◆ SOURCE EXCERPT
8-K 1 v119457_8k.htm Unassociated Document




SECURITIES AND EXCHANGE COMMISSION
WASHINGTON, D.C. 20549
 
FORM 8-K

CURRENT REPORT PURSUANT
TO SECTION 13 OR 15(d) OF THE
SECURITIES EXCHANGE ACT OF 1934
 
July 9, 2008
Date of Report (Date of earliest event reported)
 
COLLECTIVE BRANDS, INC.
(Exact Name of Registrant as Specified in its Charter)
 
DELAWARE
(State or Other Jurisdiction of Incorporation)

1-14770
43-1813160
(Commission File Number)
(IRS Employer Identification No.)
 
 
3231 Southeast Sixth Avenue
Topeka, Kansas 66607-2207
(Address of Principal Executive Office) (Zip Code)


(785) 233-5171
(Registrant's Telephone Number, Including Area Code)






Check the appropriate box below if the Form 8-K filing is intended to simultaneously satisfy the filing obligation of the registrant under any of the following provisions:

G
Written communications pursuant to Rule 425 under the Securities Act (17 CFR 230.425)

G
Soliciting material pursuant to Rule 14a12 under the Exchange Act (17 CFR 240.14a-12)

G
Pre-commencement communications pursuant to Rule 14d-2(b) under the Exchange Act (17 CFR 240.14d-2(b))

G
Pre-commencement communications pursuant to Rule 13e-4(c) under the Exchange Act (17 CFR 240.13e-4(c))




 
 

 



Item 5.02
Departure of Directors or Certain Officers; Election of Directors; Appointment of Certain Officers; Compensatory Arrangements of Certain Officers
 
  
 
 
On July 9, 2008, Collective Brands, Inc. announced the election of LuAnn Via, as President and Chief Executive Officer of Payless ShoeSource, Inc. (the “Company”) effective July 22, 2008.
 
There are no arrangements or understanding between Ms. Via or any other person(s) pursuant to which she was selected as an officer, and the Company has not entered into, nor has any currently proposed plans to enter into, any transactions in which Ms. Via has or will have a direct or indirect material interest. In addition, there are no family relationships between Ms. Via and any other director or executive officer of the Company.

The Company and Ms. Via entered into an employment agreement effective July 22, 2008 (the “Employment Agreement”) providing that Ms. Via will be employed in the position of President and Chief Executive Officer of the Company. 

Under the Employment Agreement, Ms. Via will receive an initial annual base salary of $675,000.  Ms. Via will be eligible to participate in the annual and long-term cash incentive bonus programs and arrangements established for the executives of the Company and the Company’s benefit plans and arrangements.  Ms. Via will also be eligible for future grants of restricted stock, stock-settled appreciation rights, and stock options and other equity based awards as may be made under the terms of the Collective Brands, Inc. Stock Incentive Plan.

The term of the Employment Agreement is initially scheduled to end on July 22, 2010. However, beginning on July 23, 2008, the Contract Term will be automatically extended each day by one day, until either party delivers to the other written notice of non-renewal.

◆ PROVIDED INFORMATION

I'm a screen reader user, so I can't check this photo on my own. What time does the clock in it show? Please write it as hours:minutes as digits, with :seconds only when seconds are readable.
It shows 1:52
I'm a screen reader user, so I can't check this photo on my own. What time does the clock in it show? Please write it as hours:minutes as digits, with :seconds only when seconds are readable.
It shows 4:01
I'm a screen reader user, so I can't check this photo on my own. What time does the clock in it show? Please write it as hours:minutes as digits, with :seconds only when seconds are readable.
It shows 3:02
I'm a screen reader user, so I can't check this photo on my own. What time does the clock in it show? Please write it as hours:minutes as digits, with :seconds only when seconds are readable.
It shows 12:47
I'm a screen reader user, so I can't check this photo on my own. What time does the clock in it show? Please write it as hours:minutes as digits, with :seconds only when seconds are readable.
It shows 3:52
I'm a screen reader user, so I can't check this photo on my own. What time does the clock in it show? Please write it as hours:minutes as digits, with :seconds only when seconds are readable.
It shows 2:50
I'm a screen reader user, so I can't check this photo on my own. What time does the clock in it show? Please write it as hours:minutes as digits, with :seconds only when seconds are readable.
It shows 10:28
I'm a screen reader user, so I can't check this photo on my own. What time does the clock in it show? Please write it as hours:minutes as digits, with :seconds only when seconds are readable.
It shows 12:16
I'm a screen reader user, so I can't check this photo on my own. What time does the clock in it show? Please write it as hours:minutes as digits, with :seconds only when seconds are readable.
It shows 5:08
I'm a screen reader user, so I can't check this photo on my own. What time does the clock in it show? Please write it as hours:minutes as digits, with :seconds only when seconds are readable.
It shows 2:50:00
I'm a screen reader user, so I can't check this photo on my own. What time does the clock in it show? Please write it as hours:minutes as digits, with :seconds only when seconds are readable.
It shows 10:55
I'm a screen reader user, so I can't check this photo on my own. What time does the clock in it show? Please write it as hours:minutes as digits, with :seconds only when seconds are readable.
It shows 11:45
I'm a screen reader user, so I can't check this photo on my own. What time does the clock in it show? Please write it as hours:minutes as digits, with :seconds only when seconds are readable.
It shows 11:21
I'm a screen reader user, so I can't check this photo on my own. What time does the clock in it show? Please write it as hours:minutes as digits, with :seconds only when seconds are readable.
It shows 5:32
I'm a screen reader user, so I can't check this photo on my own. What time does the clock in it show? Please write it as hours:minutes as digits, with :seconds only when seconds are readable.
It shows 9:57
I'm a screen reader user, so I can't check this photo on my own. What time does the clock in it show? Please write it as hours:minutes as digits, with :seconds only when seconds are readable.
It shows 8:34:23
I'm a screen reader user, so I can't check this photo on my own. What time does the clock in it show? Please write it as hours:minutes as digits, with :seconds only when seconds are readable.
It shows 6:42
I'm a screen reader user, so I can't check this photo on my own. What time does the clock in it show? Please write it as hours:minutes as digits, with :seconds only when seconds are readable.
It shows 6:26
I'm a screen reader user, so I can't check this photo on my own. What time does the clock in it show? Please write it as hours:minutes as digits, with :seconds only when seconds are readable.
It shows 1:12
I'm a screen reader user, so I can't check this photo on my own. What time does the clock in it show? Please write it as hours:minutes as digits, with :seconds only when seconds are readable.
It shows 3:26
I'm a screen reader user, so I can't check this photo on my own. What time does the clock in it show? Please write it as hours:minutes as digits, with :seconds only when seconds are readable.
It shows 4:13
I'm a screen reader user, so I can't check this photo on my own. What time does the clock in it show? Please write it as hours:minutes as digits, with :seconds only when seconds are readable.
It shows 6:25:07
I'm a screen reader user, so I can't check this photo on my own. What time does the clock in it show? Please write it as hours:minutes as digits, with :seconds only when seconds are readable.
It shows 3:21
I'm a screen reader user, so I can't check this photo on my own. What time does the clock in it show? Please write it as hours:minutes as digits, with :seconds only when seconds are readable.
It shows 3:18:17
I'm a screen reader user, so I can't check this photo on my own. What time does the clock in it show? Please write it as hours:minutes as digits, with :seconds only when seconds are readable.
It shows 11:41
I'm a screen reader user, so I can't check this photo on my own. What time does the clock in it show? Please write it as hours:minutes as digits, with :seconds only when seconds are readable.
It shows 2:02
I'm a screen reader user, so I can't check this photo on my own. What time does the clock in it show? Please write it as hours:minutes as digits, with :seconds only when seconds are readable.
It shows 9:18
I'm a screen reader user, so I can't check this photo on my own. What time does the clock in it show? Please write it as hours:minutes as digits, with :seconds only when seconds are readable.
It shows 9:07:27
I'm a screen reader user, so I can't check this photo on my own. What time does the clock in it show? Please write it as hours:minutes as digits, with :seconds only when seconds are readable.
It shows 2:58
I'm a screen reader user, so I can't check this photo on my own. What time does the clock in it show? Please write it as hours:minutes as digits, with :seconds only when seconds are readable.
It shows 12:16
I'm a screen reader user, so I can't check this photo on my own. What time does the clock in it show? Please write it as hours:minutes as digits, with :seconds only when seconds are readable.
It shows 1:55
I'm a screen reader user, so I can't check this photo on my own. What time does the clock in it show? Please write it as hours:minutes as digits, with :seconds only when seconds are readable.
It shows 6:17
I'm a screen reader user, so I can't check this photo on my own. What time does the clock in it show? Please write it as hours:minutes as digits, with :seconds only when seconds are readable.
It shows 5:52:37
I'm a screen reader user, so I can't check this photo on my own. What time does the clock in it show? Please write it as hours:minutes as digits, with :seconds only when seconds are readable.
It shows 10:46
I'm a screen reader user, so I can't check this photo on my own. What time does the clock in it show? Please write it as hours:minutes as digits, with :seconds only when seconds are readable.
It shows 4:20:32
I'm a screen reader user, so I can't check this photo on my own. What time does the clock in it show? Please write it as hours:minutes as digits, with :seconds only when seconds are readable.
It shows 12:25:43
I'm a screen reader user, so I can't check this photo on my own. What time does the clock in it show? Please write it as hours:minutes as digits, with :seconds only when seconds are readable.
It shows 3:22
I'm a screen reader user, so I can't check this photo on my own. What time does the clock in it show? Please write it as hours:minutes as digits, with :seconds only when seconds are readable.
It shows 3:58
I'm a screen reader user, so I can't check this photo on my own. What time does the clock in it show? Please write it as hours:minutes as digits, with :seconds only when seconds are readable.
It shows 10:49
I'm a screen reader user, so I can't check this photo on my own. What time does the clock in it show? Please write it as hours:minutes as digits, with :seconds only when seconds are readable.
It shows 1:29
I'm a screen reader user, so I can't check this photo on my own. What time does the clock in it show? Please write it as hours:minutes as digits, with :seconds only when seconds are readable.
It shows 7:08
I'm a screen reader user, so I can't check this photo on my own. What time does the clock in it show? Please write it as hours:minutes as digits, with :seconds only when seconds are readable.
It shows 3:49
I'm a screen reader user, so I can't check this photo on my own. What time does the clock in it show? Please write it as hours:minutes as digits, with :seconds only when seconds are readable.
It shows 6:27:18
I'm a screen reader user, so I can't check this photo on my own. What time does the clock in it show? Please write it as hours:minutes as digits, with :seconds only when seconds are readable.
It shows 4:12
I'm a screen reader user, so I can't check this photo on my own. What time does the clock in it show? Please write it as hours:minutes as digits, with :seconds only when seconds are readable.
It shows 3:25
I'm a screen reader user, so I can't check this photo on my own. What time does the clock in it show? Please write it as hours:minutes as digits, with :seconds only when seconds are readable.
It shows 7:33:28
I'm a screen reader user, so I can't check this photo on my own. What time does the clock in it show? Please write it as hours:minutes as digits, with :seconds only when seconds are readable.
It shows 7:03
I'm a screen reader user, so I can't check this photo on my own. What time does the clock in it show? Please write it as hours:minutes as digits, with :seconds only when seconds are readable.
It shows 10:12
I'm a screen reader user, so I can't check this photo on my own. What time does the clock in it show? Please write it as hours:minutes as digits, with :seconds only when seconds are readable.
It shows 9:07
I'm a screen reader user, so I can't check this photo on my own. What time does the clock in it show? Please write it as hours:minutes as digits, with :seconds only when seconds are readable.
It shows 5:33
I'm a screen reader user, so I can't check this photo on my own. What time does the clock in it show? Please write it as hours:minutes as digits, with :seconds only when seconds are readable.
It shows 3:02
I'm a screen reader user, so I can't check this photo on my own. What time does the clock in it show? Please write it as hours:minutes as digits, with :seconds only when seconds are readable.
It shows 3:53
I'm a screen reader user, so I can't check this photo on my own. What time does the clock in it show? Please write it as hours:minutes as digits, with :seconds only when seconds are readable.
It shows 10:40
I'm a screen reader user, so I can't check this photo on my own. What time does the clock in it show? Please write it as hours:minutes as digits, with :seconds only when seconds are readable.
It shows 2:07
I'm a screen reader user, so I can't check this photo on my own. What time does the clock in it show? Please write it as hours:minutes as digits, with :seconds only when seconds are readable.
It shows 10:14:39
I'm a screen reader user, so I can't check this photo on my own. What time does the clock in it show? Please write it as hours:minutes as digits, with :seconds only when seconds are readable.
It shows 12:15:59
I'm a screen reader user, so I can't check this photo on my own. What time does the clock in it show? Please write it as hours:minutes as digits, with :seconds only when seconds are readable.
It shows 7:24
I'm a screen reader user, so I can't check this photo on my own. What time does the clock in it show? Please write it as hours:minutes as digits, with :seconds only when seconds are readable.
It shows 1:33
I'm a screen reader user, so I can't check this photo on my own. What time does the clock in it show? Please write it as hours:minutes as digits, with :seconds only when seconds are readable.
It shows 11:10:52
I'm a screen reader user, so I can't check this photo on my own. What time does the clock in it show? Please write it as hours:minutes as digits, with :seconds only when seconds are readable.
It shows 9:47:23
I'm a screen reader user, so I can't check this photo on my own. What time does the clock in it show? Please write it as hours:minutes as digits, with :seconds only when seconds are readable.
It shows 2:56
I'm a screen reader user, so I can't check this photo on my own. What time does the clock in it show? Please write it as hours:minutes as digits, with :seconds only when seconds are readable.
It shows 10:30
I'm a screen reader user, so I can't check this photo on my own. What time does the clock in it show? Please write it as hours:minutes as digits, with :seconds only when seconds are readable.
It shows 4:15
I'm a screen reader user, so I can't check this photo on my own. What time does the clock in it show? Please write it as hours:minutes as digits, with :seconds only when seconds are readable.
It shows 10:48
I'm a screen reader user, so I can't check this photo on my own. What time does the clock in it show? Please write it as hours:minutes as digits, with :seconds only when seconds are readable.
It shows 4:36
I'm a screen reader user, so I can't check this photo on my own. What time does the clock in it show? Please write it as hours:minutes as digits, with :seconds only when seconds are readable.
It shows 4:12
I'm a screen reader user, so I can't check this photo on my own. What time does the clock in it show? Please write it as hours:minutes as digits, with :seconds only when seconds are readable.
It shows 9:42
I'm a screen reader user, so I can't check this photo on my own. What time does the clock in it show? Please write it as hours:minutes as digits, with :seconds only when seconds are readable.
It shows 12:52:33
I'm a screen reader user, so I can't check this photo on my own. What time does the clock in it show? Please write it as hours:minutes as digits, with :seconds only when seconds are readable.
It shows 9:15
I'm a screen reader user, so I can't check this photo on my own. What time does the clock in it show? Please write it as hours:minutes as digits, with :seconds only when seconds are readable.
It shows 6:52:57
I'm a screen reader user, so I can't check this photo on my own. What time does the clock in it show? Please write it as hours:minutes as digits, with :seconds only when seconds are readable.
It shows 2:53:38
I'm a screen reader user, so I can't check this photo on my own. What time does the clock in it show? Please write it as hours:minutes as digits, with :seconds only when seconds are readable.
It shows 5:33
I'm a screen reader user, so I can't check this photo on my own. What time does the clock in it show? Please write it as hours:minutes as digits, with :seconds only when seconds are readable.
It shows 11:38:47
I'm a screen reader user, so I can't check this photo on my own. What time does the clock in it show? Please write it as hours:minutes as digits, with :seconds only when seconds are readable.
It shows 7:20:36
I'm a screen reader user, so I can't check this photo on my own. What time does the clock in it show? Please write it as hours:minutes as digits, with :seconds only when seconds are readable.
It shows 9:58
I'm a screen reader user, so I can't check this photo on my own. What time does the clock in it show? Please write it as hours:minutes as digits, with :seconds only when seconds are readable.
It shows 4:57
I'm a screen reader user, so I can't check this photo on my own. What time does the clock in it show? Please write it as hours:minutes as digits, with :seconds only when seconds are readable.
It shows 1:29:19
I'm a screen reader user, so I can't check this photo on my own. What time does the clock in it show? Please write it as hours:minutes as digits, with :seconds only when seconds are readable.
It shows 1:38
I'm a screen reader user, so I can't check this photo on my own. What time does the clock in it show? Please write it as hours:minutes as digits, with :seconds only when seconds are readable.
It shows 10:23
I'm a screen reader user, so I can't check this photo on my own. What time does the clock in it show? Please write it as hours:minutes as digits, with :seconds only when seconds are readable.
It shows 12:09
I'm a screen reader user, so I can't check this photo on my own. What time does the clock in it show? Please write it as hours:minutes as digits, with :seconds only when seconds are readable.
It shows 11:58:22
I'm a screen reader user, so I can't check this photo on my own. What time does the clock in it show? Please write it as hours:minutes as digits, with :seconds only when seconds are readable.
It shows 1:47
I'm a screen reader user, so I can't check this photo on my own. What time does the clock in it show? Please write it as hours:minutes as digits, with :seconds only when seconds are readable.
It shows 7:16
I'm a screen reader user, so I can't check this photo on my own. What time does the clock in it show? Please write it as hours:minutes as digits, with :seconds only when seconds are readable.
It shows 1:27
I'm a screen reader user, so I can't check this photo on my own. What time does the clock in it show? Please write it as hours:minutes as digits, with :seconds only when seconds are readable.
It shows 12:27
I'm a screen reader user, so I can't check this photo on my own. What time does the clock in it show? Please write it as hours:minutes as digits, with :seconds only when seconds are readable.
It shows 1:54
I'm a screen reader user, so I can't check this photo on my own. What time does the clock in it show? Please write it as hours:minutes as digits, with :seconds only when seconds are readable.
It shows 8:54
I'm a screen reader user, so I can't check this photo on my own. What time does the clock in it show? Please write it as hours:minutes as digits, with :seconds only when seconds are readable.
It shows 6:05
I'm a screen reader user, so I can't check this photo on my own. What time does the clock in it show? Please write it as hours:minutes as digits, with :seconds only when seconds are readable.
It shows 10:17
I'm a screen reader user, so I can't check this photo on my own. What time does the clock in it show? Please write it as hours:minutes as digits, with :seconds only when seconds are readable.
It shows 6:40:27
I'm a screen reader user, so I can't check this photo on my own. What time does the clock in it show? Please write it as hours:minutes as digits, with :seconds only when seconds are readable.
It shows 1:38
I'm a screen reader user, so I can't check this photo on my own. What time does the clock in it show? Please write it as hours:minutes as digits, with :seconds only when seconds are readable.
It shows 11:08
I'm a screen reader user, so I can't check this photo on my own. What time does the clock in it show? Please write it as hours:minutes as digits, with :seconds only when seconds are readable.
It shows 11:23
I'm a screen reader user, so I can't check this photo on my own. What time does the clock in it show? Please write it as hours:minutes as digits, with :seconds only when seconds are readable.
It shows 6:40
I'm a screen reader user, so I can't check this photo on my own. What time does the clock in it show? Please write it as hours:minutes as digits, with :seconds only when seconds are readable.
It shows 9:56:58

◆ WHAT TO WORK ON
Extract the passage of the Form 8-K filing from "Check the appropriate" up to and including "(17 CFR 230.425)", copying it word for word. Rely on the Form 8-K filing alone and not on the entries.

◆ RESPONSE TO THIS TASK
Check the appropriate box below if the Form 8-K filing is intended to simultaneously satisfy the filing obligation of the registrant under any of the following provisions:

G
Written communications pursuant to Rule 425 under the Securities Act (17 CFR 230.425)